About this task - The expected result is every line of the records, printed exactly.

Material provided -
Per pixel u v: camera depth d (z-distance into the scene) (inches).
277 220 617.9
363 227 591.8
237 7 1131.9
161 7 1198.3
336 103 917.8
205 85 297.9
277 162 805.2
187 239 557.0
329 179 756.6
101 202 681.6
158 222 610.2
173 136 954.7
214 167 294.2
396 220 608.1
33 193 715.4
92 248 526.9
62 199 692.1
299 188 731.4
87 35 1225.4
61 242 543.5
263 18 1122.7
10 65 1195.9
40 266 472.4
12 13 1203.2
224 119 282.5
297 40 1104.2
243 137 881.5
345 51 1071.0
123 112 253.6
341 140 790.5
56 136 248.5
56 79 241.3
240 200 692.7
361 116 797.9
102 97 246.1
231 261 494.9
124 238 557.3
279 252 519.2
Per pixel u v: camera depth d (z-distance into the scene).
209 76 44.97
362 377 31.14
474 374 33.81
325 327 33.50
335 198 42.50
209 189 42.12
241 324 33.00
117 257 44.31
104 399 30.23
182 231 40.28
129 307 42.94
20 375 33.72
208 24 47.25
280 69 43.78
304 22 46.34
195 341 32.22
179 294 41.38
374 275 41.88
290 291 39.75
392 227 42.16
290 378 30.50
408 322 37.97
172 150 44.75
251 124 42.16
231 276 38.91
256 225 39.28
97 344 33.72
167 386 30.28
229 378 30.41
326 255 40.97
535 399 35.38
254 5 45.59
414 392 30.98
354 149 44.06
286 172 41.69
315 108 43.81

Worked solution -
Per pixel u v: camera depth d (z-distance into the scene) (inches).
277 220 617.9
363 227 591.8
237 7 1131.9
161 7 1198.3
336 103 917.8
205 85 297.9
277 162 805.2
187 239 557.0
329 179 756.6
101 202 681.6
158 222 610.2
173 136 954.7
214 167 294.2
396 220 608.1
33 193 715.4
92 248 526.9
62 199 692.1
299 188 731.4
87 35 1225.4
61 242 543.5
263 18 1122.7
10 65 1195.9
40 266 472.4
12 13 1203.2
224 119 282.5
297 40 1104.2
243 137 881.5
345 51 1071.0
123 112 253.6
341 140 790.5
56 136 248.5
56 79 241.3
240 200 692.7
361 116 797.9
102 97 246.1
231 261 494.9
124 238 557.3
279 252 519.2
Per pixel u v: camera depth d (z-distance into the scene).
209 76 44.97
362 377 31.14
474 374 33.81
325 327 33.50
335 198 42.50
209 189 42.12
241 324 33.00
117 257 44.31
104 399 30.23
182 231 40.28
129 307 42.94
20 375 33.72
208 24 47.25
280 69 43.78
304 22 46.34
195 341 32.22
179 294 41.38
374 275 41.88
290 291 39.75
392 227 42.16
290 378 30.50
408 322 37.97
172 150 44.75
251 124 42.16
231 276 38.91
256 225 39.28
97 344 33.72
167 386 30.28
229 378 30.41
326 255 40.97
535 399 35.38
254 5 45.59
414 392 30.98
354 149 44.06
286 172 41.69
315 108 43.81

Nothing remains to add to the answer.